なお、現在では所得税の申告書は青色ではありませんが、法人税の申告書には青色が使われています。

当時の名残があるのかもしれません。

もしも青色申告が他の色だったどのようなイメージになるのか?

上記で青色申告の「青」の由来について解説しましたが、「青でなければならなかった理由」ではありません。

では仮に「黒・赤・黄・肌色」になっていた場合はどのようなイメージを与えていたのでしょうか。

それぞれの色の特徴について解説します。

黒色申告だった場合

黒色申告だった場合

「黒」は一般的に以下のイメージを持っています。

  • 高級感
  • 重厚
  • 自信
  • プロフェッショナル
  • 恐怖
  • 孤独

「プロフェッショナル」は申告書と相性が良さそうに見えますが、「高級感・重厚感」というイメージは、申告書の性質とはやや離れているように感じます。

また、ネガティブなイメージとして「闇・恐怖」などもありますから、正式な書類の色としては適切とは言えません。

赤色申告だった場合

赤色申告だった場合

「赤」は一般的に以下のイメージを持っています。

  • 情熱
  • エネルギー
  • 生命力
  • 怒り
  • 攻撃性
  • 警告

ビジネスの世界では注意喚起や危険表示、赤字などに使われることが多く、見る人に緊張感を与えやすい色です。

申告書に赤が使われていた場合、誠実さや冷静さよりも、指摘や是正、問題がある印象を与えてしまう可能性があります。

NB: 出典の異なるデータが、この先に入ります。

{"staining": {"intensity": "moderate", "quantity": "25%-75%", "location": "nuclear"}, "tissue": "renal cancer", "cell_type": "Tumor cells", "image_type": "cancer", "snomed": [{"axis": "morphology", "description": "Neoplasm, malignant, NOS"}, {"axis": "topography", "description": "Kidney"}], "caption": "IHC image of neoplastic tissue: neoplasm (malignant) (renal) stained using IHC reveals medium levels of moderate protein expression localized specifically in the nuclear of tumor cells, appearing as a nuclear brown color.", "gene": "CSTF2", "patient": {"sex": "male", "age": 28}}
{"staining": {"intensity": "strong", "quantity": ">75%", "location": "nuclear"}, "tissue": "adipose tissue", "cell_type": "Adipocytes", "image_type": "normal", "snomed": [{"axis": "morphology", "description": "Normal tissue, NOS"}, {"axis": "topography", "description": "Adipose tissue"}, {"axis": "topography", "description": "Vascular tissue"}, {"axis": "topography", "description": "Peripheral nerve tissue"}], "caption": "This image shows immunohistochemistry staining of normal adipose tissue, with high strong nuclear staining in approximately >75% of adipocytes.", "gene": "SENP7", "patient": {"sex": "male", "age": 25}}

落ち着いて事実を申告する書類としては、感情を強く揺さぶる赤は適した色とは言いにくいでしょう。

黄色申告だった場合

黄色申告だった場合

「黄色」は一般的に以下のイメージを持っています。

  • 快活
  • 元気
  • 希望
  • 好奇心
  • 注意
  • 警告

明るく目立つ色であるため、案内や標識には向いていますが、公的な申告書となると軽さが先に立ってしまいます。

税務という正確さと信頼性が求められる場面では、楽しさや気軽さを連想させる黄色は、制度の重みや厳密さとやや噛み合いません。

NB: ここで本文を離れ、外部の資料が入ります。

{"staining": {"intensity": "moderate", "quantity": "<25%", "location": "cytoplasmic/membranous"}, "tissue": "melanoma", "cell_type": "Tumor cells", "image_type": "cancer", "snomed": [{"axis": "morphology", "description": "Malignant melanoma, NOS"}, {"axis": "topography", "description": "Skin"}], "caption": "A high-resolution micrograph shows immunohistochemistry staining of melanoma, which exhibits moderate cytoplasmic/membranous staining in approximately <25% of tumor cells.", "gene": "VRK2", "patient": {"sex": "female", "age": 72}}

真面目さを伝えるには、少しカジュアルすぎる色だと考えられます。

肌色申告だった場合

肌色申告だった場合

「肌色」は一般的に以下のイメージを持っています。

  • 優しさ
  • 温かさ
  • 安心感
  • ナチュラル

落ち着きや上品さもあり、人に寄り添う印象を持たせます。

ただし、個人的で私的なイメージが強く、公的文書としては曖昧さが残ります。

また、色としての識別性が低く、申告書を明確に区別するという目的にも向いていません。

制度としての客観性や公平性を示すには、感情に寄り添いすぎる色とも言えます。

申告という行為の性質を考えると、肌色はやや性格が異なる色でしょう。

青色が持つ「誠実性」が申告書に反映されている

青色申告が「青」と呼ばれる理由には、シャウプ勧告や申告用紙の色など、いくつかの説があります。

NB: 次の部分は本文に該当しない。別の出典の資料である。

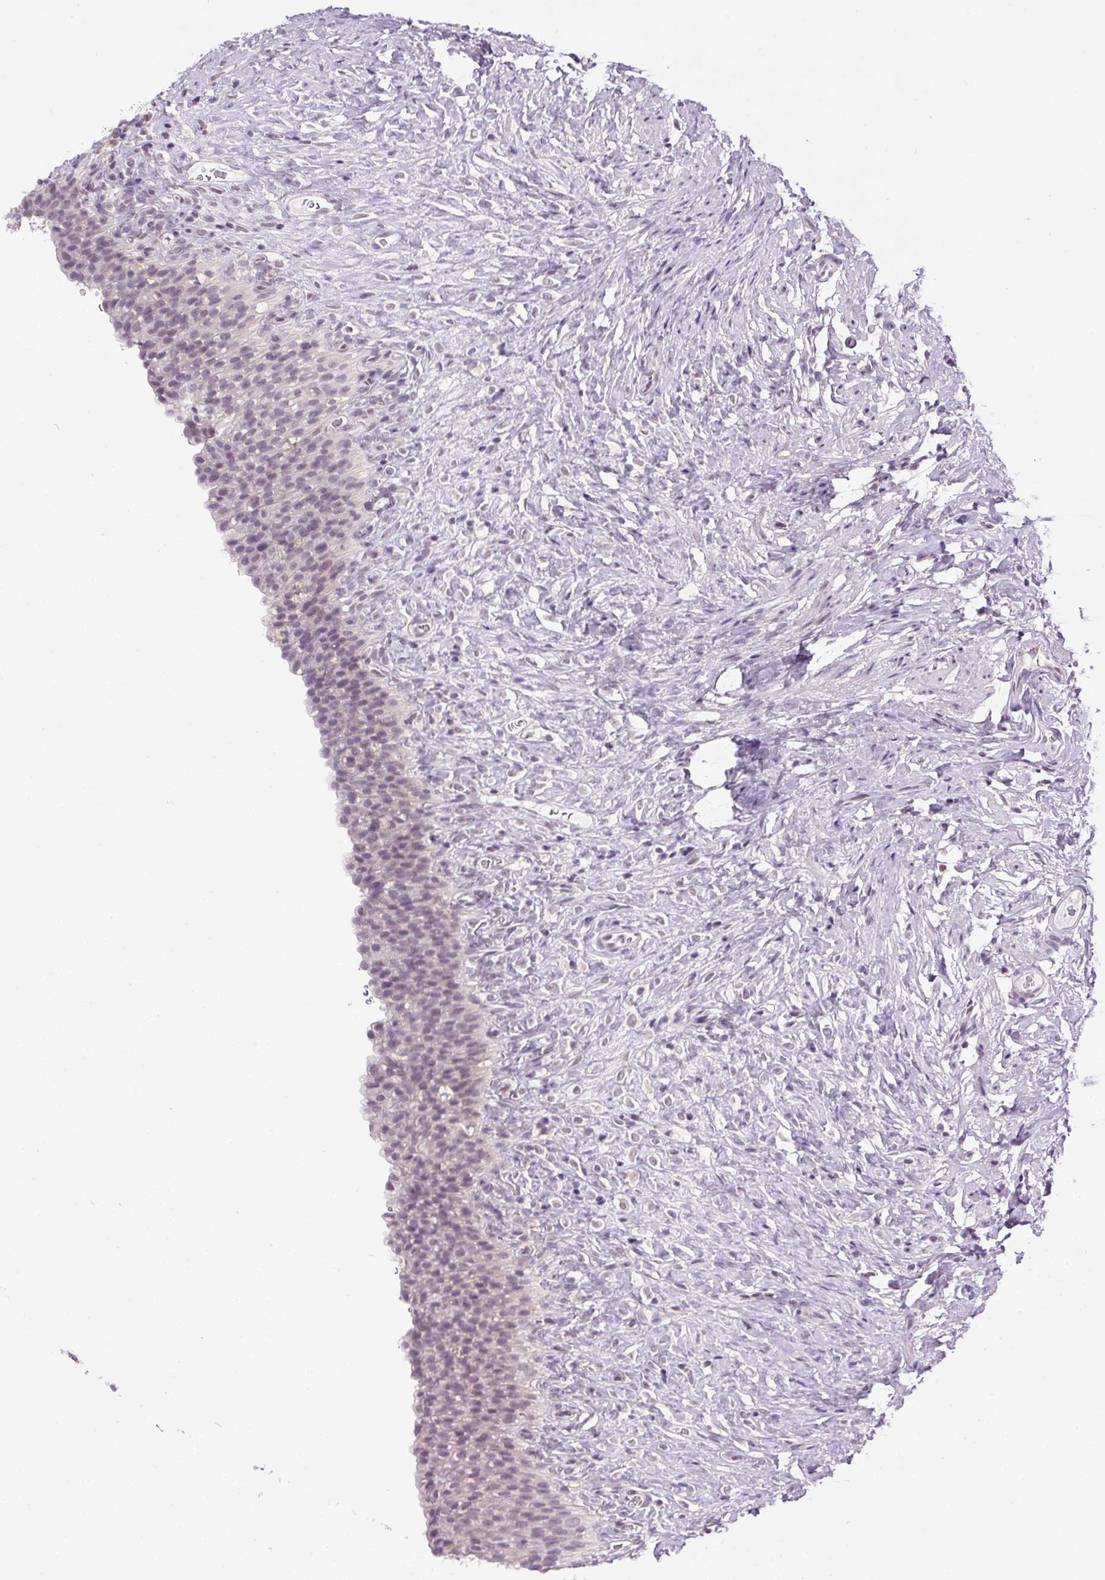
{"staining": {"intensity": "negative", "quantity": "none", "location": "none"}, "tissue": "urinary bladder", "cell_type": "Urothelial cells", "image_type": "normal", "snomed": [{"axis": "morphology", "description": "Normal tissue, NOS"}, {"axis": "topography", "description": "Urinary bladder"}, {"axis": "topography", "description": "Prostate"}], "caption": "Urothelial cells show no significant protein staining in normal urinary bladder. Brightfield microscopy of immunohistochemistry (IHC) stained with DAB (brown) and hematoxylin (blue), captured at high magnification.", "gene": "SMIM13", "patient": {"sex": "male", "age": 76}}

ただ、それらを一つひとつ見ていくと、共通して浮かび上がるのは「青」が持つイメージの強さです。

「誠実さ、信頼、知性、冷静さ」どれも、正確な記帳と正直な申告を前提とする青色申告の考え方とよく重なります。

黒や赤、黄色、肌色と比較してみると、青は感情に寄りすぎず、重すぎず、軽すぎない、ちょうどよい距離感を持った色だと分かります。

さまざまな説はありますが、結果として青は、申告に最もふさわしい印象を自然に伝えられる色だったのかもしれません。